Check all the tables and chairs are safe, set up properly and stacked correctly. I have seen a child nearly hurt by falling chairs (which I prevented) and even had a folding table collapse on me because it wasn’t set up properly by a parent.

Be aware of other hazards. You may recall reading the news recently about a young boy who had been killed by falling mirror in a shop. I saw something very similar nearly happen in the hotel function room. The room did contain a very lovely decorative Victoria mirror, but just as I was leaving a child ran into it. Fortunately the the child was not hurt, but a very nice mirror was ruined!

Try to block off access to the stage and other unsafe areas. Many halls have a stage with curtains, lighting and usually a lot of clutter.  The combination of wires, cords, scenery and darkness is of course very very dangerous. So draw the curtains and block of the steps to the stage. Many stages have portable steps that can be safely removed well away from danger.

Keep an eye on the children. They are perhaps the most volatile thing at the whole party! A good entertainer will take the children’s energy and use it in his show or party games to help add to the fun. Of course, some children can become too boisterous and perhaps need to be reminded how to behave. This responsibility lies firmly with you, the parents.

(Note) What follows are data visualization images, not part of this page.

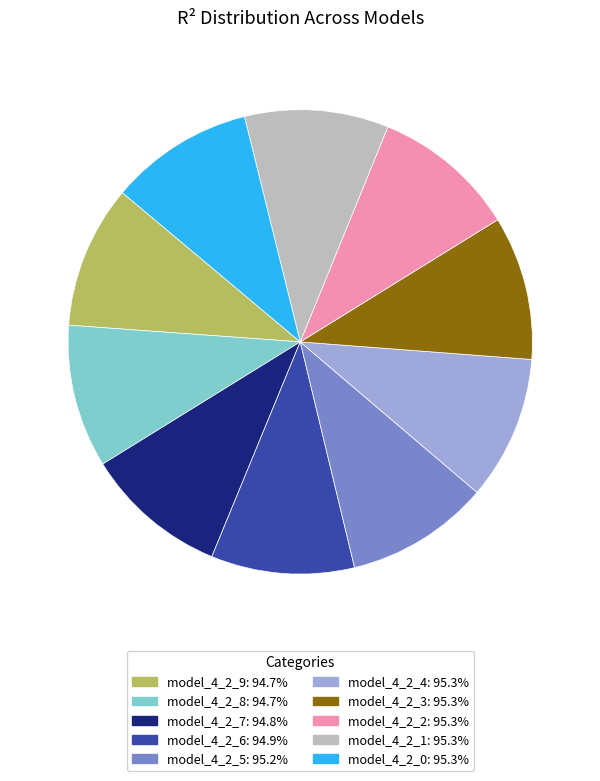

Do model_4_2_5 and model_4_2_1 together represent more than half of the pie?

No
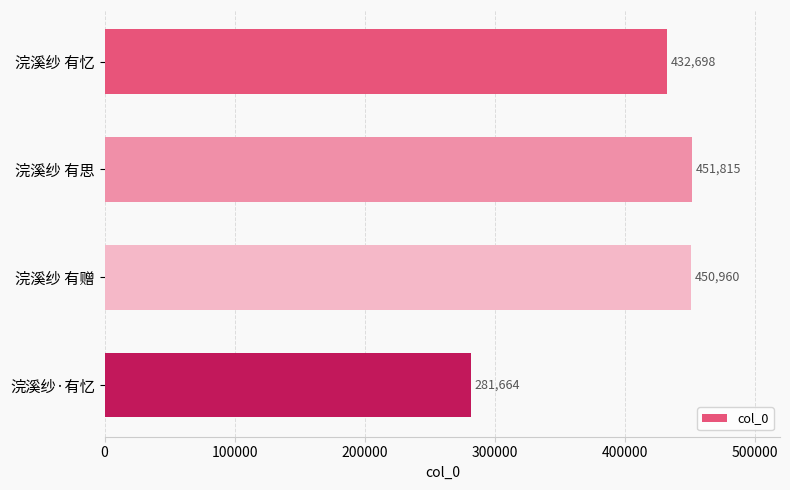

Reading top to bottom, extract all data points from this chart.

432698	451815	450960	281664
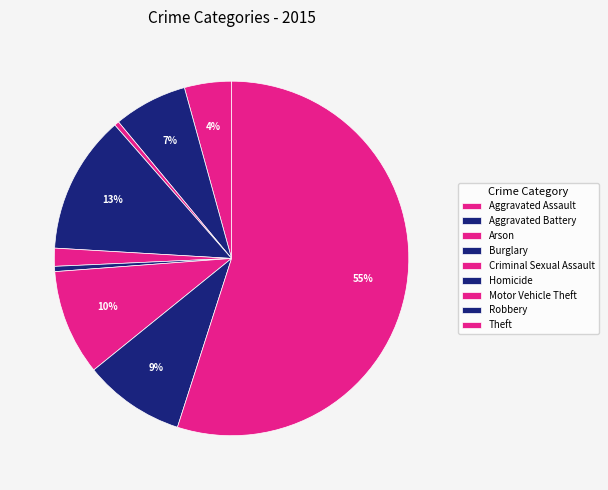

What is the ratio of the value at Motor Vehicle Theft to the value at Theft?

0.2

Beware of candles, sparklers and party poppers. In another post, I discuss some of the safety issues surrounding candles and sparklers. Please take great care with heading out party poppers, especially to the very young. If I get to meet you, I’ll show you the small scar on my right hand (which I’m sure you appreciate is very precious to me!) which was caused when I put my hand between a party popper that was about to be pulled and a four year old’s eyes.

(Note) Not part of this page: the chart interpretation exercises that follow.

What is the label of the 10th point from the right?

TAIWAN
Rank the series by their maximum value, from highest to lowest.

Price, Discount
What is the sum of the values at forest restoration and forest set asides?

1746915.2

Be careful about allowing dogs into the party. 30 noisy children, running around playing games and having fun can get dogs very excitable! On one occasion, the parents of a guest bought a dog along to a party a friend of mine was working at. Good old Fido sat quietly in the back until he could contain his excitement no more. He broke loose and started running after the children, causing many of them to become frightened and tearful. I for one do not allow dogs into parties where I am working for this very reason.

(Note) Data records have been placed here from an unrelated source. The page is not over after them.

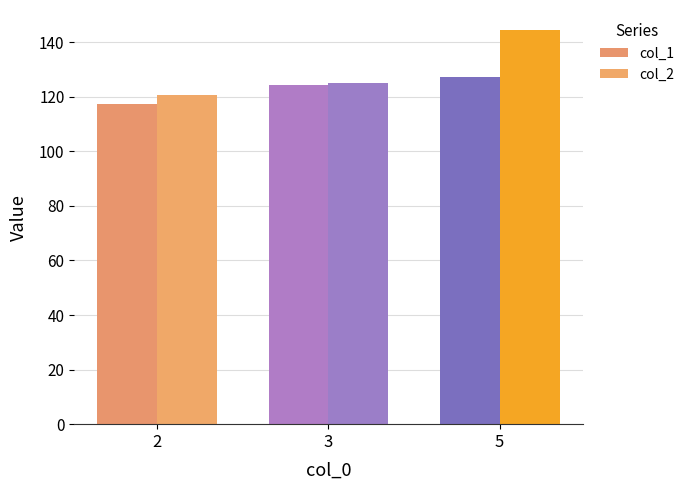

Which series has the largest total across all categories?

col_2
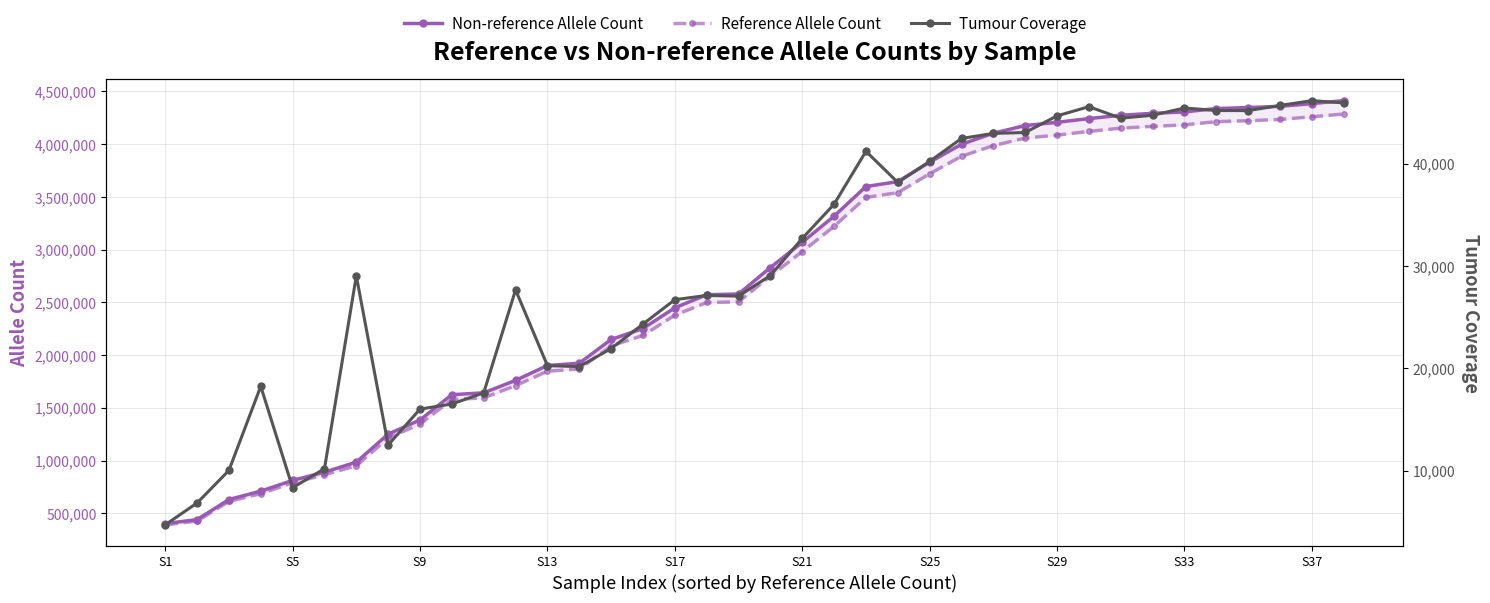

How many values in the Non-reference Allele Count series exceed 2831075?

18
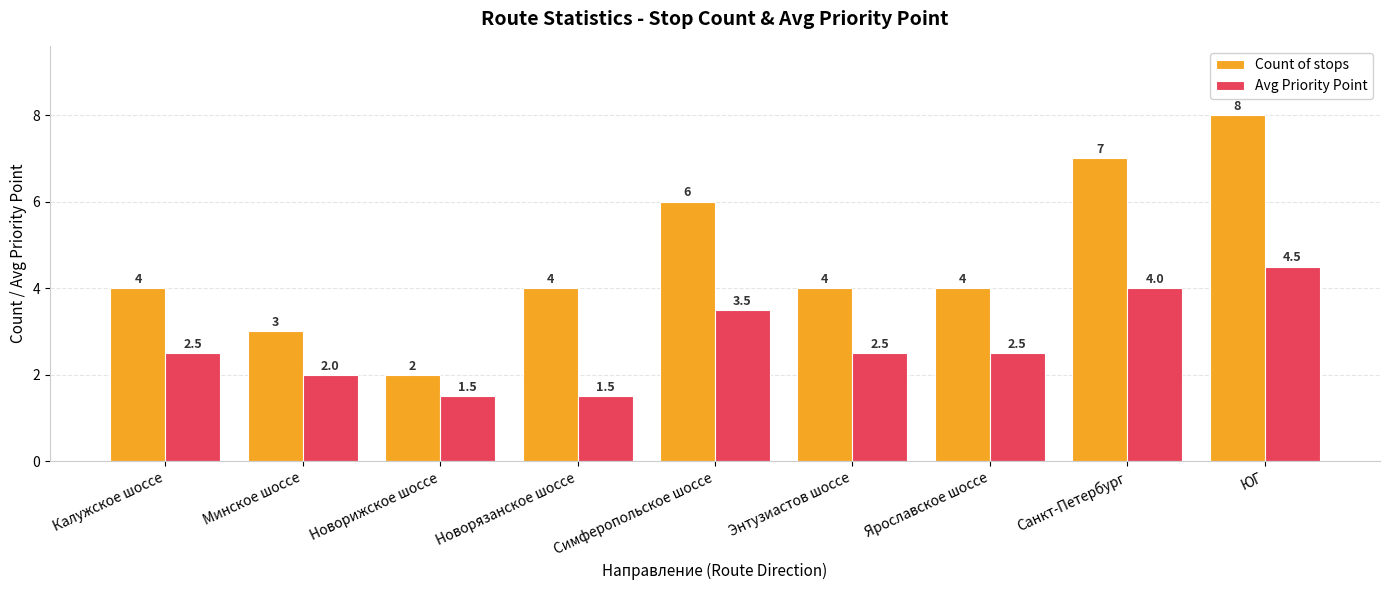

At which category is the sum across all series the highest?

ЮГ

Having dumped all this on to you… Please don’t panic!

This is all common sense, but it is worth taking time to think about these things in advance because on the day of the party you will have a lot on your mind.

One thing that might help put your mind at rest is that I have Health and Safety policy. This is something I require for some of my corporate clients. I know it sounds boring and rubbish, but it does help me think about the working situations that I find myself in. So wherever I work –  I always keep an eye out the things that might pose a problem so that you and I can deal with them.

This is all just part of the service!

Whatever you do for your children’s birthday – have a happy healthy safe party!